At once he is the victim of academic rivalries. The renowned, blind, and elderly Professor Nummedal in Oslo is an enemy of Alfred’s adviser in Amsterdam and contrives to deny him access to the aerial photographs essential to his expedition. The young man feels further hampered by having grown up in the Netherlands, a geologically uninteresting country, and by his imperfect English. English is the language of success; citizens of small nations with minority languages are condemned to being losers.

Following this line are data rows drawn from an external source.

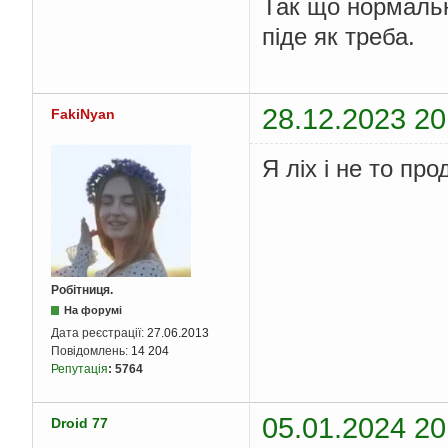
Так що нормальн
піде як треба.
28.12.2023 20
FakiNyan
Я ліх і не то про
Робітниця.
На форумі
Дата реєстрації:
27.06.2013
Повідомлень:
14 204
Репутація
:
5764
05.01.2024 20
Droid 77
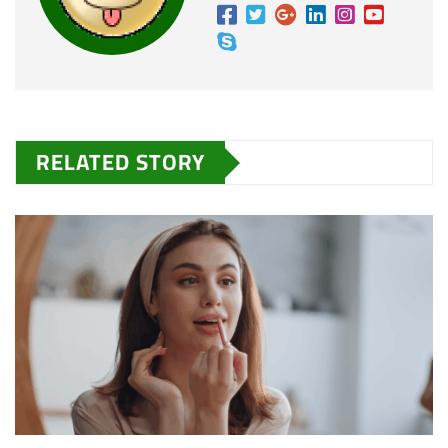
RELATED STORY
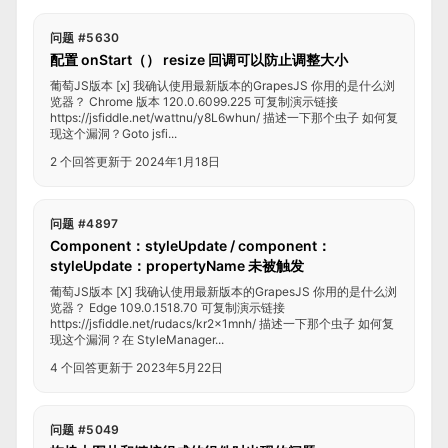
问题 #5630
配置 onStart（） resize 回调可以防止调整大小
葡萄JS版本 [x] 我确认使用最新版本的GrapesJS 你用的是什么浏
览器？ Chrome 版本 120.0.6099.225 可复制演示链接
https://jsfiddle.net/wattnu/y8L6whun/ 描述一下那个虫子 如何复
现这个漏洞？Goto jsfi...
2 个回答
更新于 2024年1月18日
问题 #4897
Component：styleUpdate / component：
styleUpdate：propertyName 未被触发
葡萄JS版本 [X] 我确认使用最新版本的GrapesJS 你用的是什么浏
览器？ Edge 109.0.1518.70 可复制演示链接
https://jsfiddle.net/rudacs/kr2x1mnh/ 描述一下那个虫子 如何复
现这个漏洞？在 StyleManager...
4 个回答
更新于 2023年5月22日
问题 #5049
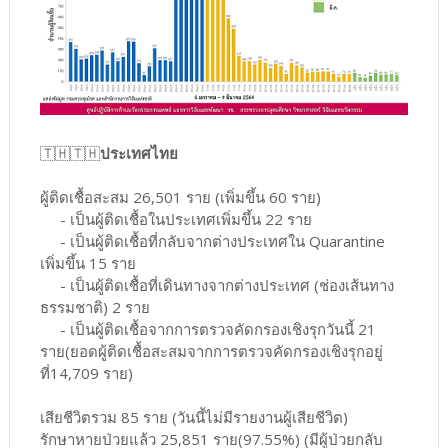
🇹🇭🇹🇭
ประเทศไทย
ผู้ติดเชื้อสะสม 26,501 ราย (เพิ่มขึ้น 60 ราย)
- เป็นผู้ติดเชื้อในประเทศเพิ่มขึ้น 22 ราย
- เป็นผู้ติดเชื้อที่กลับจากต่างประเทศใน Quarantine
เพิ่มขึ้น 15 ราย
- เป็นผู้ติดเชื้อที่เดินทางจากต่างประเทศ (ช่องเส้นทาง
ธรรมชาติ) 2 ราย
- เป็นผู้ติดเชื้อจากการตรวจคัดกรองเชิงรุกวันนี้ 21
ราย(ยอดผู้ติดเชื้อสะสมจากการตรวจคัดกรองเชิงรุกอยู่
ที่14,709 ราย)
เสียชีวิตรวม 85 ราย (วันนี้ไม่มีรายงานผู้เสียชีวิต)
รักษาหายป่วยแล้ว 25,851 ราย(97.55%) (มีผู้ป่วยกลับ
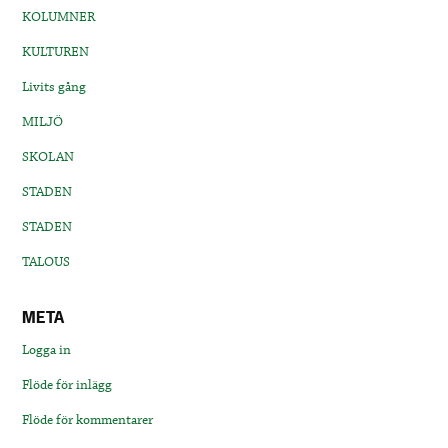
KOLUMNER
KULTUREN
Livits gång
MILJÖ
SKOLAN
STADEN
STADEN
TALOUS
META
Logga in
Flöde för inlägg
Flöde för kommentarer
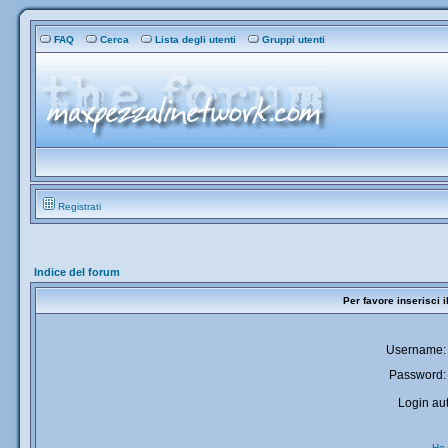
FAQ
Cerca
Lista degli utenti
Gruppi utenti
Registrati
Indice del forum
Per favore inserisci 
Username:
Password:
Login aut
Ho 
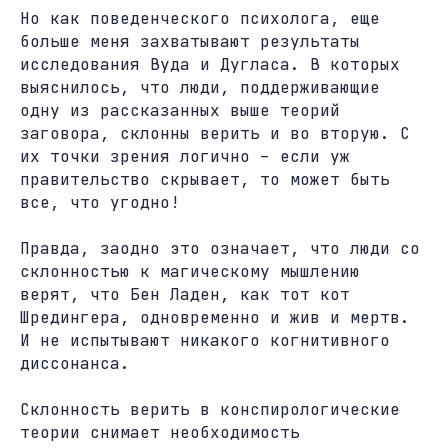
Но как поведенческого психолога, еще
больше меня захватывают результаты
исследования Вуда и Дугласа. В которых
выяснилось, что люди, поддерживающие
одну из рассказанных выше теорий
заговора, склонны верить и во вторую. С
их точки зрения логично – если уж
правительство скрывает, то может быть
все, что угодно!
Правда, заодно это означает, что люди со
склонностью к магическому мышлению
верят, что Бен Ладен, как тот кот
Шредингера, одновременно и жив и мертв.
И не испытывают никакого когнитивного
диссонанса.
Склонность верить в конспирологические
теории снимает необходимость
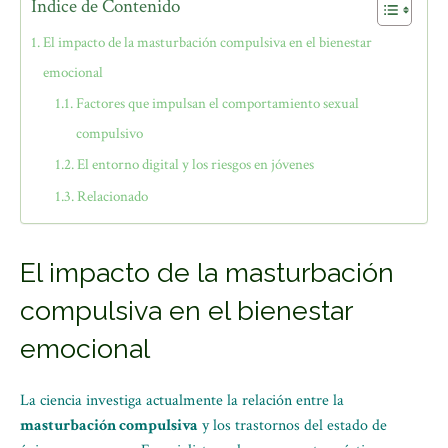
Índice de Contenido
El impacto de la masturbación compulsiva en el bienestar
emocional
Factores que impulsan el comportamiento sexual
compulsivo
El entorno digital y los riesgos en jóvenes
Relacionado
El impacto de la masturbación
compulsiva en el bienestar
emocional
La ciencia investiga actualmente la relación entre la
masturbación compulsiva
y los trastornos del estado de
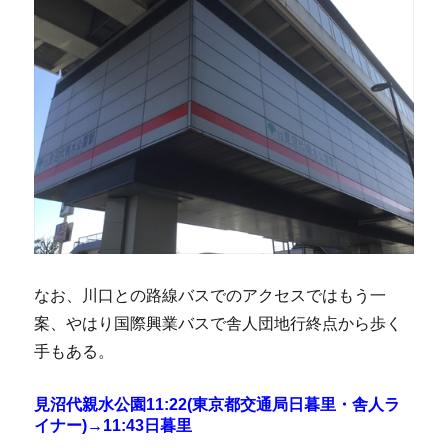
なお、川口との路線バスでのアクセスではもう一
案、やはり国際興業バスで舎人団地行終点から歩く
手もある。
見沼代親水公園11:22(東京都交通局日暮里・舎人ラ
イナー)→11:43日暮里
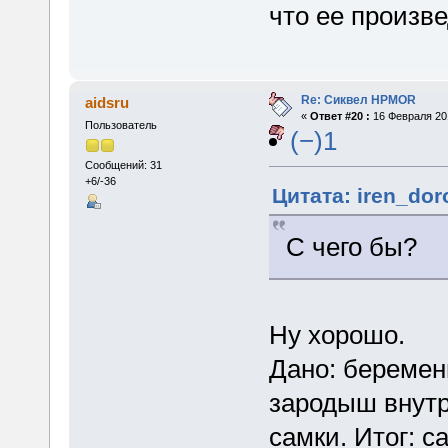
что ее произв
Re: Сиквел HPMOR
aidsru
«
Ответ #20 :
16 Февраля 201
Пользователь
(−)1
Сообщений: 31
+6/-36
Цитата: iren_dor
С чего бы?
Ну хорошо.
Дано: беремен
зародыш внутр
самки. Итог: с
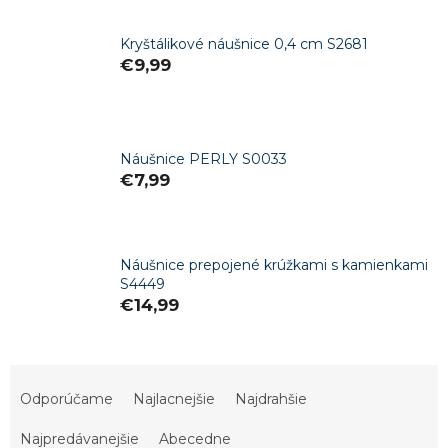
Kryštálikové náušnice 0,4 cm S2681
€9,99
Náušnice PERLY S0033
€7,99
Náušnice prepojené krúžkami s kamienkami
S4449
€14,99
R
a
Odporúčame
Najlacnejšie
Najdrahšie
d
e
Najpredávanejšie
Abecedne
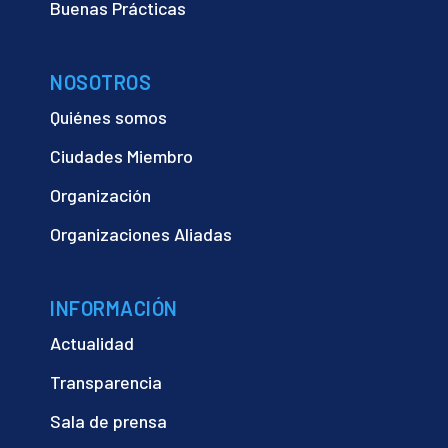
Buenas Prácticas
NOSOTROS
Quiénes somos
Ciudades Miembro
Organización
Organizaciones Aliadas
INFORMACIÓN
Actualidad
Transparencia
Sala de prensa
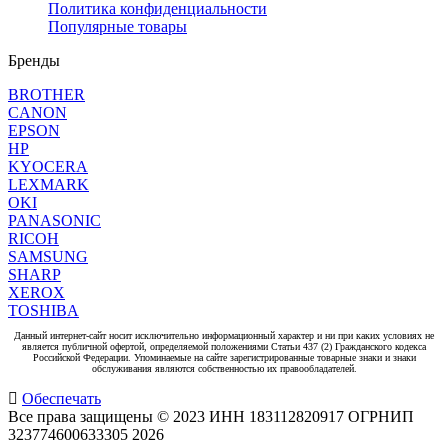
Политика конфиденциальности
Популярные товары
Бренды
BROTHER
CANON
EPSON
HP
KYOCERA
LEXMARK
OKI
PANASONIC
RICOH
SAMSUNG
SHARP
XEROX
TOSHIBA
Данный интернет-сайт носит исключительно информационный характер и ни при каких условиях не
является публичной офертой, определяемой положениями Статьи 437 (2) Гражданского кодекса
Российской Федерации. Упоминаемые на сайте зарегистрированные товарные знаки и знаки
обслуживания являются собственностью их правообладателей.
Обеспечать
Все права защищены © 2023 ИНН 183112820917 ОГРНИП
323774600633305
2026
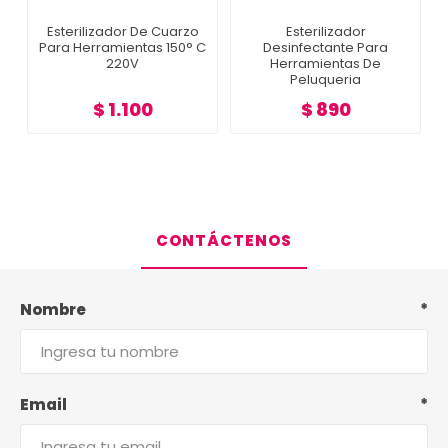
Esterilizador De Cuarzo
Esterilizador
Para Herramientas 150° C
Desinfectante Para
220V
Herramientas De
Peluqueria
$ 1.100
$ 890
CONTÁCTENOS
Nombre
*
Email
*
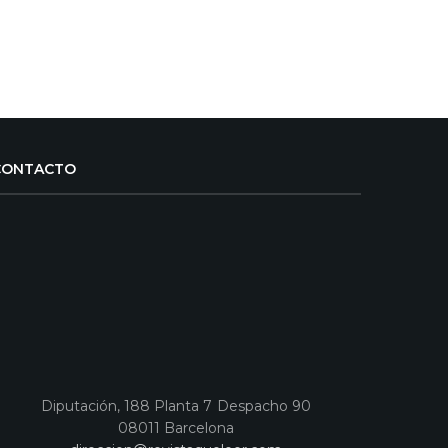
CONTACTO
Diputación, 188 Planta 7 Despacho 90
08011 Barcelona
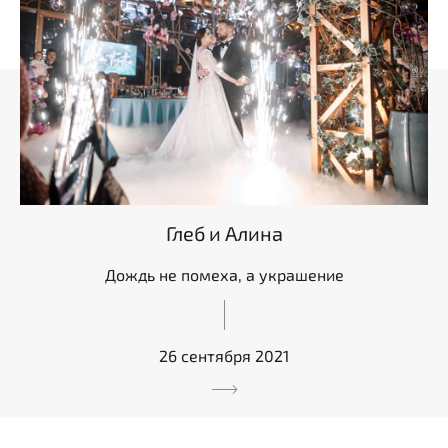
Глеб и Алина
Дождь не помеха, а украшение
26 сентября 2021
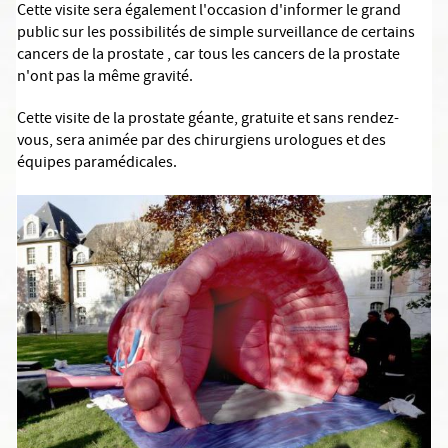
Cette visite sera également l'occasion d'informer le grand
public sur les possibilités de simple surveillance de certains
cancers de la prostate , car tous les cancers de la prostate
n'ont pas la même gravité.
Cette visite de la prostate géante, gratuite et sans rendez-
vous, sera animée par des chirurgiens urologues et des
équipes paramédicales.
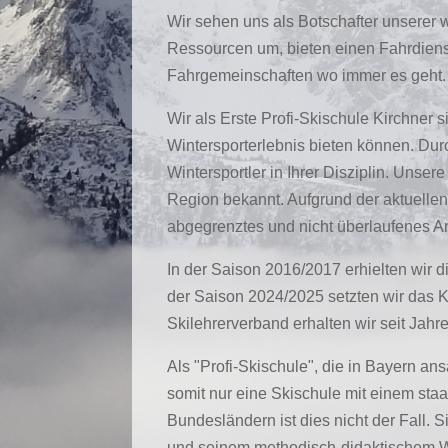
Wir sehen uns als Botschafter unserer
Ressourcen um, bieten einen Fahrdiens
Fahrgemeinschaften wo immer es geht.
Wir als Erste Profi-Skischule Kirchner
Wintersporterlebnis bieten können. Durc
Wintersportler in Ihrer Disziplin. Unse
Region bekannt. Aufgrund der aktuellen 
abgegrenztes und nicht überlaufenes An
In der Saison 2016/2017 erhielten wir 
der Saison 2024/2025 setzten wir das 
Skilehrerverband erhalten wir seit Jahr
Als "Profi-Skischule", die in Bayern an
somit nur eine Skischule mit einem staa
Bundesländern ist dies nicht der Fall. 
und seinem methodisch-didaktischem Wis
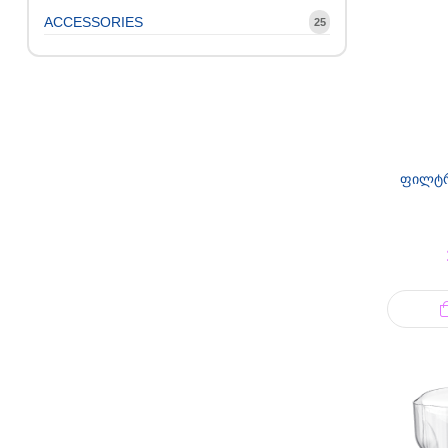
ACCESSORIES
25
ფილტრ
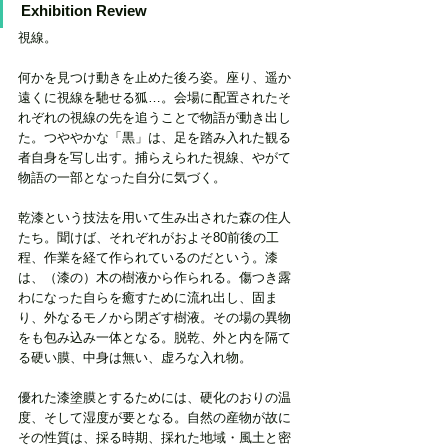
Exhibition Review 
視線。
何かを見つけ動きを止めた後ろ姿。座り、遥か
遠くに視線を馳せる狐…。会場に配置されたそ
れぞれの視線の先を追うことで物語が動き出し
た。つややかな「黒」は、足を踏み入れた観る
者自身を写し出す。捕らえられた視線、やがて
物語の一部となった自分に気づく。
乾漆という技法を用いて生み出された森の住人
たち。聞けば、それぞれがおよそ80前後の工
程、作業を経て作られているのだという。漆
は、（漆の）木の樹液から作られる。傷つき露
わになった自らを癒すために流れ出し、固ま
り、外なるモノから閉ざす樹液。その場の異物
をも包み込み一体となる。脱乾、外と内を隔て
る硬い膜、中身は無い、虚ろな入れ物。
優れた漆塗膜とするためには、硬化のおりの温
度、そして湿度が要となる。自然の産物が故に
その性質は、採る時期、採れた地域・風土と密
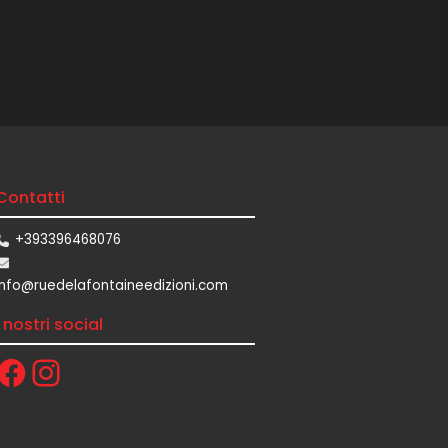
Contatti
+393396468076
info@ruedelafontaineedizioni.com
I nostri social
Facebook
Instagram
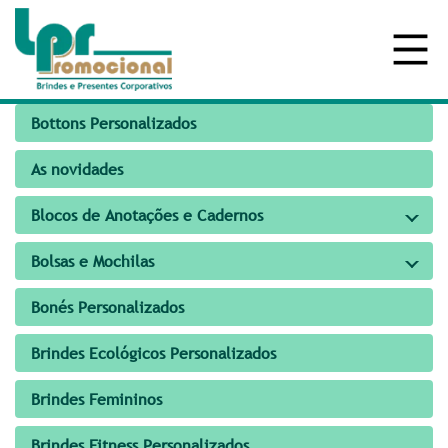
Bottons Personalizados
As novidades
Blocos de Anotações e Cadernos
Bolsas e Mochilas
Bonés Personalizados
Brindes Ecológicos Personalizados
Brindes Femininos
Brindes Fitness Personalizados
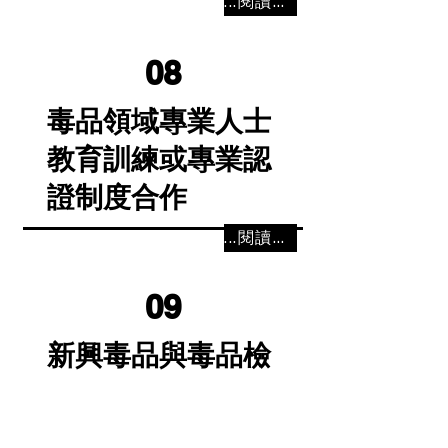
...閱讀更多
08
毒品領域專業人士
教育訓練或專業認
證制度合作
...閱讀更多
09
新興毒品與毒品檢
測
...閱讀更多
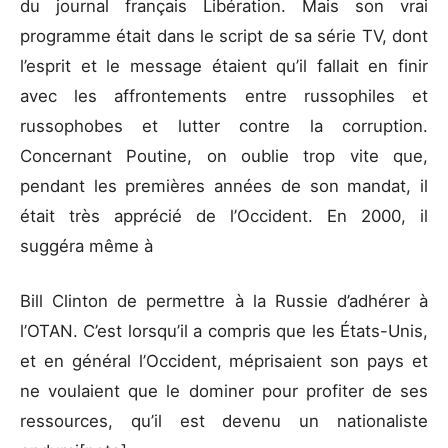
du journal français Libération. Mais son vrai
programme était dans le script de sa série TV, dont
l’esprit et le message étaient qu’il fallait en finir
avec les affrontements entre russophiles et
russophobes et lutter contre la corruption.
Concernant Poutine, on oublie trop vite que,
pendant les premières années de son mandat, il
était très apprécié de l’Occident. En 2000, il
suggéra même à
Bill Clinton de permettre à la Russie d’adhérer à
l’OTAN. C’est lorsqu’il a compris que les États-Unis,
et en général l’Occident, méprisaient son pays et
ne voulaient que le dominer pour profiter de ses
ressources, qu’il est devenu un nationaliste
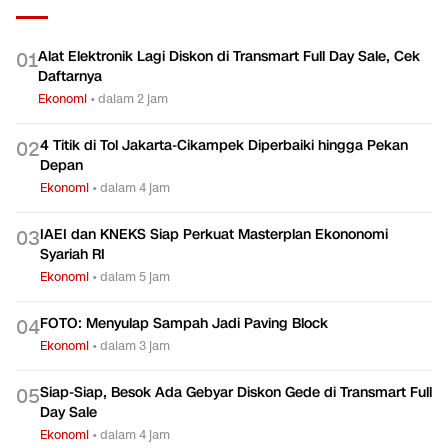
Alat Elektronik Lagi Diskon di Transmart Full Day Sale, Cek
0
1
Daftarnya
Ekonomi
•
dalam 2 jam
4 Titik di Tol Jakarta-Cikampek Diperbaiki hingga Pekan
0
2
Depan
Ekonomi
•
dalam 4 jam
IAEI dan KNEKS Siap Perkuat Masterplan Ekononomi
0
3
Syariah RI
Ekonomi
•
dalam 5 jam
FOTO: Menyulap Sampah Jadi Paving Block
0
4
Ekonomi
•
dalam 3 jam
Siap-Siap, Besok Ada Gebyar Diskon Gede di Transmart Full
0
5
Day Sale
Ekonomi
•
dalam 4 jam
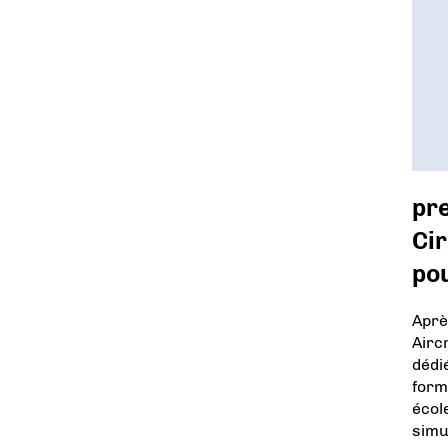
pr
Cir
pou
Aprè
Airc
dédi
form
écol
simu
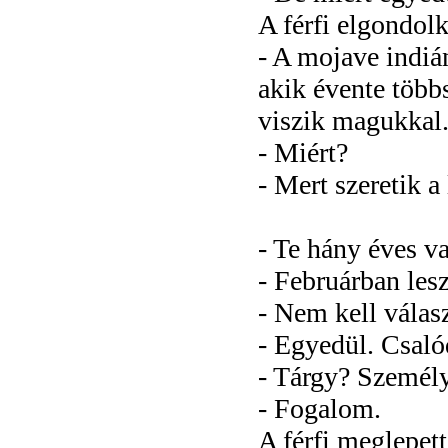
A férfi elgondolk
- A mojave indiá
akik évente több
viszik magukkal
- Miért?
- Mert szeretik a
- Te hány éves v
- Februárban les
- Nem kell válas
- Egyedül. Csal
- Tárgy? Személ
- Fogalom.
A férfi meglepett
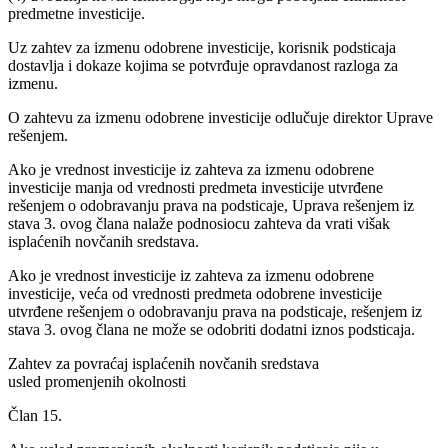
predmetne investicije.
Uz zahtev za izmenu odobrene investicije, korisnik podsticaja
dostavlja i dokaze kojima se potvrđuje opravdanost razloga za
izmenu.
O zahtevu za izmenu odobrene investicije odlučuje direktor Uprave
rešenjem.
Ako je vrednost investicije iz zahteva za izmenu odobrene
investicije manja od vrednosti predmeta investicije utvrđene
rešenjem o odobravanju prava na podsticaje, Uprava rešenjem iz
stava 3. ovog člana nalaže podnosiocu zahteva da vrati višak
isplaćenih novčanih sredstava.
Ako je vrednost investicije iz zahteva za izmenu odobrene
investicije, veća od vrednosti predmeta odobrene investicije
utvrđene rešenjem o odobravanju prava na podsticaje, rešenjem iz
stava 3. ovog člana ne može se odobriti dodatni iznos podsticaja.
Zahtev za povraćaj isplaćenih novčanih sredstava
usled promenjenih okolnosti
Član 15.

Comically ill-equipped, Alfred proceeds by seaplane to the tiny northern town of Alta, where he meets up with three Norwegians who will be doing research of their own in the area. He is paired with Arne Jordal, who despite his wealthy family uses an old battered camera and a leaky tent because he considers himself “not worthy” of “anything new, anything costing money.” To fail with poor equipment is dignified, while to do so with state-of-the-art gear would be shameful. Alfred’s one boast is an expensive geological compass, given to him by his religious sister: “It’s quite large, with a rectangular base, precision degree scale, sights, clinometer, spirit level and mirror.” Having studied physical geography, Hermans knows the jargon and the territory.

But no compass could be a match for the disorienting experiences ahead. Alfred can’t sleep in the land of the midnight sun. The endless light is oppressive. He is not used to carrying a heavy pack across wastes of bog and icy rivers. The mosquitoes are multitudinous and relentless. He grows suspicious when the Norwegians speak together in Norwegian. He is astonished by their radical ideas when they discuss life and ambition, never geology. The other pair of explorers have excellent equipment; they are more comfortable, more expert: “Qvigstad bites into the world with big white teeth. Swings his hammer like a god. Leaps across rivers unhampered by the heaviest of loads.” Lavishly described in counterpoint to the comedy of misunderstandings between the young men, the dramatic northern landscape provides that blend of real and surreal that is the hallmark of Hermans’s work: “The green is streaked with watercourses, sometimes at right angles to each other like ditches dug for peat. The sky is black, deep blue and dark red, swirls of pigment running together without blending.”

Petty rivalries, paranoia, insomnia, and the fatal loss of his compass eventually leave Alfred alone in the vast landscape, reduced to the most essential struggle for survival while simultaneously yearning for oblivion. “Oh, to be crushed to death and done with it all,” he sighs. This, Hermans appears to be telling us, is how one arrives at the absurd: a world where the only thing that matters is success, but success is meaningless; where one is condemned to go on, without wishing to or understanding why. “Never have I been so certain that what I’m going through is utterly futile and impossible to recount,” Alfred decides. Hermans, however, is spectacularly successful in drawing his readers toward the same disorientation as his characters. Like a partisan’s grenade tossed into the plushly preserved house of Western culture, these unrelenting tragicomedies leave no complacencies intact. In this regard, even though the generation they were intended to shock has long since disappeared, they could hardly be more timely.